» **PAGE EXCERPT**
Zoe Morales Ervolino
(she / her / ella)
4.30.21


SOCIAL STUDIES

Welcome back to Social Studies!

Review on essay structure from ELA


TODAY:
A spoonful of sugar helps the empire, race, labor, and capitalism go down.


Social Justice Walkout




In this lesson, we will review the components that form a strong introductory paragraph for an essay.

Structure of a successful introduction:

  1. Hook: grabs the reader’s attention

  1. TAG: Title, Author, Genre

  1. BLT: Background, Location, Time

  1. Synopsis: a bird’s eye view of the world

  1. Focus: narrowing in to set up the topic

  1. Thesis: a strong claim supported by evidence from the text, with a roadmap for how you will prove your argument


HOOK: Despite the United States’ legal and intellectual commitment to liberty, it remains a nation that has permitted the perpetuation of a disenfranchised, subordinate, and disposable labor force to provide for the sustenance of its population.

SUMMARY: Beginning with the enslavement of Africans through the transatlantic slave trade and exhibited today with Mexican workers, the country shows a historical and contemporary dependency on cheap labor, no matter the moral cost. Though the legal eradication of slavery in 1865 was not wholly effective, it fractured the system of black chattel slavery that had been in place. However, this did not mean that slavery ended – instead, it transformed, with the shift to a “coolie” labor force, with plantation owners driving the importation of Chinese laborers to satisfy the labor deficit that had been created by the end to slavery.

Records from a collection
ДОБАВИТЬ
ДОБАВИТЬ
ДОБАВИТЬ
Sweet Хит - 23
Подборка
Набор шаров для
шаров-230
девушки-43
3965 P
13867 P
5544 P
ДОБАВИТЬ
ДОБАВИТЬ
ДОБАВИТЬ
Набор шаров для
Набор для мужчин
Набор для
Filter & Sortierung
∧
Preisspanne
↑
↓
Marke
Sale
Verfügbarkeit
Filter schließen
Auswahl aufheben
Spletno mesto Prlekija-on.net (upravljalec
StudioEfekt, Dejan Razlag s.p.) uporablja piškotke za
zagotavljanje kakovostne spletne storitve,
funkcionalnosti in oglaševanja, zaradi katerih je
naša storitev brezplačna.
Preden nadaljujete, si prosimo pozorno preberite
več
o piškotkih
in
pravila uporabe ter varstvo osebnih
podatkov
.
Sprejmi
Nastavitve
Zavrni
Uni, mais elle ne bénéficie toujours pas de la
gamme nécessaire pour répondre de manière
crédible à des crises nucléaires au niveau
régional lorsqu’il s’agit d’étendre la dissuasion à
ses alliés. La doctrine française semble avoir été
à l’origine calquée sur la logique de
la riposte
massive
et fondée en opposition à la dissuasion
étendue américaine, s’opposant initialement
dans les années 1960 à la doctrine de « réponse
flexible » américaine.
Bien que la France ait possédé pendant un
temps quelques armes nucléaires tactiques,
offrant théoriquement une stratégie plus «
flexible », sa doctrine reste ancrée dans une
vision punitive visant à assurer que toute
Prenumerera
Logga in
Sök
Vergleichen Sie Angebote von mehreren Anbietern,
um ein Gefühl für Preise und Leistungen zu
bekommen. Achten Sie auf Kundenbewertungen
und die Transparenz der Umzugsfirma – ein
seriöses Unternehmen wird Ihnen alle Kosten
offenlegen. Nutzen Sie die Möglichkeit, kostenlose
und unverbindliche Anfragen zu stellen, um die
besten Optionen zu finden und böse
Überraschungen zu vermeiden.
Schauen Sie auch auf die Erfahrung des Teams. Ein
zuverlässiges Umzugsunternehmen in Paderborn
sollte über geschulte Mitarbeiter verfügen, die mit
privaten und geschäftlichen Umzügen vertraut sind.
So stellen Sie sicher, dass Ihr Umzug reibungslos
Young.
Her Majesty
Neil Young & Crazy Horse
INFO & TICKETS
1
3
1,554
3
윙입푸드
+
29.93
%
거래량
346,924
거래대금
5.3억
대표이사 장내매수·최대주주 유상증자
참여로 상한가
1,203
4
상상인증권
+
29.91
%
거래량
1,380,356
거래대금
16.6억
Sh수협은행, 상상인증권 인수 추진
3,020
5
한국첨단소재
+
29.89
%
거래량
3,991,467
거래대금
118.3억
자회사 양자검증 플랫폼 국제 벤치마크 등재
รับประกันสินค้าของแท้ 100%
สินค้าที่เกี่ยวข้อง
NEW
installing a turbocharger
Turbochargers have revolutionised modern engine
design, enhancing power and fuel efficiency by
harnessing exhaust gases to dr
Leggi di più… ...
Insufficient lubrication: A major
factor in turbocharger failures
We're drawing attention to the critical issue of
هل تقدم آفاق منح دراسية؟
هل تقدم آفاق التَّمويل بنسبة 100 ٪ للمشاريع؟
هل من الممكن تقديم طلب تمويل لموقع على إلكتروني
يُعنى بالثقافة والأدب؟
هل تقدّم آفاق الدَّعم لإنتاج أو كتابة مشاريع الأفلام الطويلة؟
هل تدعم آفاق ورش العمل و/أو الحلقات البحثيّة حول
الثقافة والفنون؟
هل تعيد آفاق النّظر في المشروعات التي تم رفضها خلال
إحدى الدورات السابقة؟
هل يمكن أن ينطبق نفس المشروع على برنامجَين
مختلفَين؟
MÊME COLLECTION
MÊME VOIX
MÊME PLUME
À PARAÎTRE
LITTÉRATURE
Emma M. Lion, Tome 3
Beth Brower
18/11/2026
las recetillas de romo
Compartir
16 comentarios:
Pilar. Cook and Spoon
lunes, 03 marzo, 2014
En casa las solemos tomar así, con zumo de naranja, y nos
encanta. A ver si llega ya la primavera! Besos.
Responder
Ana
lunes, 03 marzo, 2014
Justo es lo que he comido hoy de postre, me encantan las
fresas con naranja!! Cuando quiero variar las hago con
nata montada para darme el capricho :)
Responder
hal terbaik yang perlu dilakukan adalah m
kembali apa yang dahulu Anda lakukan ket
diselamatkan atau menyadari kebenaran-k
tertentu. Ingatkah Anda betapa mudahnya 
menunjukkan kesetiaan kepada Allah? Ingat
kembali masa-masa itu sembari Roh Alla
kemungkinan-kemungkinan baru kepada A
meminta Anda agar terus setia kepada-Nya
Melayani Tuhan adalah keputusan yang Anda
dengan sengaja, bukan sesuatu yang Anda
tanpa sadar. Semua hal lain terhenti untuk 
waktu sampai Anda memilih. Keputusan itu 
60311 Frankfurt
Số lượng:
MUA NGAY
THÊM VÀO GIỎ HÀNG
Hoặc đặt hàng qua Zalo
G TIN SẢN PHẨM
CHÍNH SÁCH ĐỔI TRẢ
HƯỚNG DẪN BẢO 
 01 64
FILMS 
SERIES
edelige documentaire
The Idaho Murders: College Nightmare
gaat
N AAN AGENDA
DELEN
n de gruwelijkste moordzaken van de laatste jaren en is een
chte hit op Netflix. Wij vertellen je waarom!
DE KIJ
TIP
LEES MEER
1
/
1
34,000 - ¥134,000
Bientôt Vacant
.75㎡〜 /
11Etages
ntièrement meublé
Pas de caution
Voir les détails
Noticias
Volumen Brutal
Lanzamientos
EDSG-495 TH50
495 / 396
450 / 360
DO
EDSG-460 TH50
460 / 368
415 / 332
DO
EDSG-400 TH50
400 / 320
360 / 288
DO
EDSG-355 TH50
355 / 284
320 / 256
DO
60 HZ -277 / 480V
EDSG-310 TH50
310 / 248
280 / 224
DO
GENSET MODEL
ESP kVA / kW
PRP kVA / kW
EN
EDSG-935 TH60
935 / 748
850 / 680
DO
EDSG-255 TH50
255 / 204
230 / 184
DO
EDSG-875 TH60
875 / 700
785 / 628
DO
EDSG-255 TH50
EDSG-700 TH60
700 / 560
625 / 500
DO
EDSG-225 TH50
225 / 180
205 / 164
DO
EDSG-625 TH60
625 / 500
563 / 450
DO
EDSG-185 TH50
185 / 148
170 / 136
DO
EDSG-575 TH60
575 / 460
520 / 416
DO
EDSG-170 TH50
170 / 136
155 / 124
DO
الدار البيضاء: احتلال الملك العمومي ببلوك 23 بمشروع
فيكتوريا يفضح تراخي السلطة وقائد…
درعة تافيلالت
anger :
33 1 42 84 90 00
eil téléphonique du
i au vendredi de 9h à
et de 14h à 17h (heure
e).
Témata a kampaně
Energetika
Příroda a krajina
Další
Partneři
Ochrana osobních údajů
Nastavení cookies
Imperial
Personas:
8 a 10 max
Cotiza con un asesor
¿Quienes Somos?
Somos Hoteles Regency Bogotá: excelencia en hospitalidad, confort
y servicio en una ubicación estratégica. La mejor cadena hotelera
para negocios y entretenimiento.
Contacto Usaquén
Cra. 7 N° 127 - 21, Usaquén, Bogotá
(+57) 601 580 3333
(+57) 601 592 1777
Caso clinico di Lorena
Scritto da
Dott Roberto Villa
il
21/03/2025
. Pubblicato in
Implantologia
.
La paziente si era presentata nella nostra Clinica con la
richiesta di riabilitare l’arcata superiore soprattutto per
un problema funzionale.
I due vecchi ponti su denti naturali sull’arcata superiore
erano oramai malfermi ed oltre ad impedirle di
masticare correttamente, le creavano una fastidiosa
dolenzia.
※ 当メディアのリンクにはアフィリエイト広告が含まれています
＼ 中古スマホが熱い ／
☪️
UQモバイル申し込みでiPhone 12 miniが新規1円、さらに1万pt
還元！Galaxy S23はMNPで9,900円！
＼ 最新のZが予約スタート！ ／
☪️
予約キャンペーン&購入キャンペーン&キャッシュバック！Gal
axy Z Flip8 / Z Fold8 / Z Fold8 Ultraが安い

» **EXERCISE AIM**
Return the whole lesson page on essay introductions word for word. Rely only on the lesson page and leave the material aside.

» **TASK RESULT**
Zoe Morales Ervolino
(she / her / ella)
4.30.21


SOCIAL STUDIES

Welcome back to Social Studies!

Review on essay structure from ELA


TODAY:
A spoonful of sugar helps the empire, race, labor, and capitalism go down.


Social Justice Walkout




In this lesson, we will review the components that form a strong introductory paragraph for an essay.

Structure of a successful introduction:

  1. Hook: grabs the reader’s attention

  1. TAG: Title, Author, Genre

  1. BLT: Background, Location, Time

  1. Synopsis: a bird’s eye view of the world

  1. Focus: narrowing in to set up the topic

  1. Thesis: a strong claim supported by evidence from the text, with a roadmap for how you will prove your argument


HOOK: Despite the United States’ legal and intellectual commitment to liberty, it remains a nation that has permitted the perpetuation of a disenfranchised, subordinate, and disposable labor force to provide for the sustenance of its population.

SUMMARY: Beginning with the enslavement of Africans through the transatlantic slave trade and exhibited today with Mexican workers, the country shows a historical and contemporary dependency on cheap labor, no matter the moral cost. Though the legal eradication of slavery in 1865 was not wholly effective, it fractured the system of black chattel slavery that had been in place. However, this did not mean that slavery ended – instead, it transformed, with the shift to a “coolie” labor force, with plantation owners driving the importation of Chinese laborers to satisfy the labor deficit that had been created by the end to slavery.